++++ STORED ROWS

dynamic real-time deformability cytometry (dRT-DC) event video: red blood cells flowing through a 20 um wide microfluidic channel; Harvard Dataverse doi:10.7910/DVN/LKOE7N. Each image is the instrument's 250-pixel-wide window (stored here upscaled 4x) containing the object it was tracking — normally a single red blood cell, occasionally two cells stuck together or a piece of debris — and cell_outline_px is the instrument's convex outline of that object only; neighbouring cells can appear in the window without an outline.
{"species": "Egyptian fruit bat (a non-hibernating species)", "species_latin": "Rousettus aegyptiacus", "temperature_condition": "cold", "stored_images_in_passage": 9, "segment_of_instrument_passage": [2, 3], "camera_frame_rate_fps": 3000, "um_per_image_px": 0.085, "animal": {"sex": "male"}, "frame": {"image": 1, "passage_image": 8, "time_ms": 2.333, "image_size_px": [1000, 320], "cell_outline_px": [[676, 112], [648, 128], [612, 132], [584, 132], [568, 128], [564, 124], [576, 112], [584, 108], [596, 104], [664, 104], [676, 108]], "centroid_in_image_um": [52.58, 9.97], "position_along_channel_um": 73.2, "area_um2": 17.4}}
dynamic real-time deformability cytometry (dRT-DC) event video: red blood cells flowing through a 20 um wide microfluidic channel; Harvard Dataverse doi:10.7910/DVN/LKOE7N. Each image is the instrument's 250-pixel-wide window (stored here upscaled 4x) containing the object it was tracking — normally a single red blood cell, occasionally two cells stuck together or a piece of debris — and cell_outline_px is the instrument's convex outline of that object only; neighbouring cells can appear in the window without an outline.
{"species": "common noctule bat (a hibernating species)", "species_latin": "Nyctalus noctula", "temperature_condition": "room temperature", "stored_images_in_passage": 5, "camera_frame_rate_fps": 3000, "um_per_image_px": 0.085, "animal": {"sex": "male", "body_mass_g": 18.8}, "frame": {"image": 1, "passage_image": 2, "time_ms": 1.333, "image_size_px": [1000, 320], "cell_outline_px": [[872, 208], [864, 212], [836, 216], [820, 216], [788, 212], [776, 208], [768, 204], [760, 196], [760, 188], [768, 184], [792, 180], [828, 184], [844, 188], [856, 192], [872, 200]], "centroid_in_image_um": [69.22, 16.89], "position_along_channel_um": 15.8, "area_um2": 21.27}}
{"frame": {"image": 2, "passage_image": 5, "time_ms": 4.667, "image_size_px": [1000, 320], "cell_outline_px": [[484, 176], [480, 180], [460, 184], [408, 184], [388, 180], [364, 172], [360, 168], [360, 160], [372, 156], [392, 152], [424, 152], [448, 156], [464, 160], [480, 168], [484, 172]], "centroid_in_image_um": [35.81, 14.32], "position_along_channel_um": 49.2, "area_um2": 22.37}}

++++++++

-- THE TASK --
The listing above should be transcribed in full, exactly as written.

-- TASK ANSWER --
dynamic real-time deformability cytometry (dRT-DC) event video: red blood cells flowing through a 20 um wide microfluidic channel; Harvard Dataverse doi:10.7910/DVN/LKOE7N. Each image is the instrument's 250-pixel-wide window (stored here upscaled 4x) containing the object it was tracking — normally a single red blood cell, occasionally two cells stuck together or a piece of debris — and cell_outline_px is the instrument's convex outline of that object only; neighbouring cells can appear in the window without an outline.
{"species": "Egyptian fruit bat (a non-hibernating species)", "species_latin": "Rousettus aegyptiacus", "temperature_condition": "cold", "stored_images_in_passage": 9, "segment_of_instrument_passage": [2, 3], "camera_frame_rate_fps": 3000, "um_per_image_px": 0.085, "animal": {"sex": "male"}, "frame": {"image": 1, "passage_image": 8, "time_ms": 2.333, "image_size_px": [1000, 320], "cell_outline_px": [[676, 112], [648, 128], [612, 132], [584, 132], [568, 128], [564, 124], [576, 112], [584, 108], [596, 104], [664, 104], [676, 108]], "centroid_in_image_um": [52.58, 9.97], "position_along_channel_um": 73.2, "area_um2": 17.4}}
dynamic real-time deformability cytometry (dRT-DC) event video: red blood cells flowing through a 20 um wide microfluidic channel; Harvard Dataverse doi:10.7910/DVN/LKOE7N. Each image is the instrument's 250-pixel-wide window (stored here upscaled 4x) containing the object it was tracking — normally a single red blood cell, occasionally two cells stuck together or a piece of debris — and cell_outline_px is the instrument's convex outline of that object only; neighbouring cells can appear in the window without an outline.
{"species": "common noctule bat (a hibernating species)", "species_latin": "Nyctalus noctula", "temperature_condition": "room temperature", "stored_images_in_passage": 5, "camera_frame_rate_fps": 3000, "um_per_image_px": 0.085, "animal": {"sex": "male", "body_mass_g": 18.8}, "frame": {"image": 1, "passage_image": 2, "time_ms": 1.333, "image_size_px": [1000, 320], "cell_outline_px": [[872, 208], [864, 212], [836, 216], [820, 216], [788, 212], [776, 208], [768, 204], [760, 196], [760, 188], [768, 184], [792, 180], [828, 184], [844, 188], [856, 192], [872, 200]], "centroid_in_image_um": [69.22, 16.89], "position_along_channel_um": 15.8, "area_um2": 21.27}}
{"frame": {"image": 2, "passage_image": 5, "time_ms": 4.667, "image_size_px": [1000, 320], "cell_outline_px": [[484, 176], [480, 180], [460, 184], [408, 184], [388, 180], [364, 172], [360, 168], [360, 160], [372, 156], [392, 152], [424, 152], [448, 156], [464, 160], [480, 168], [484, 172]], "centroid_in_image_um": [35.81, 14.32], "position_along_channel_um": 49.2, "area_um2": 22.37}}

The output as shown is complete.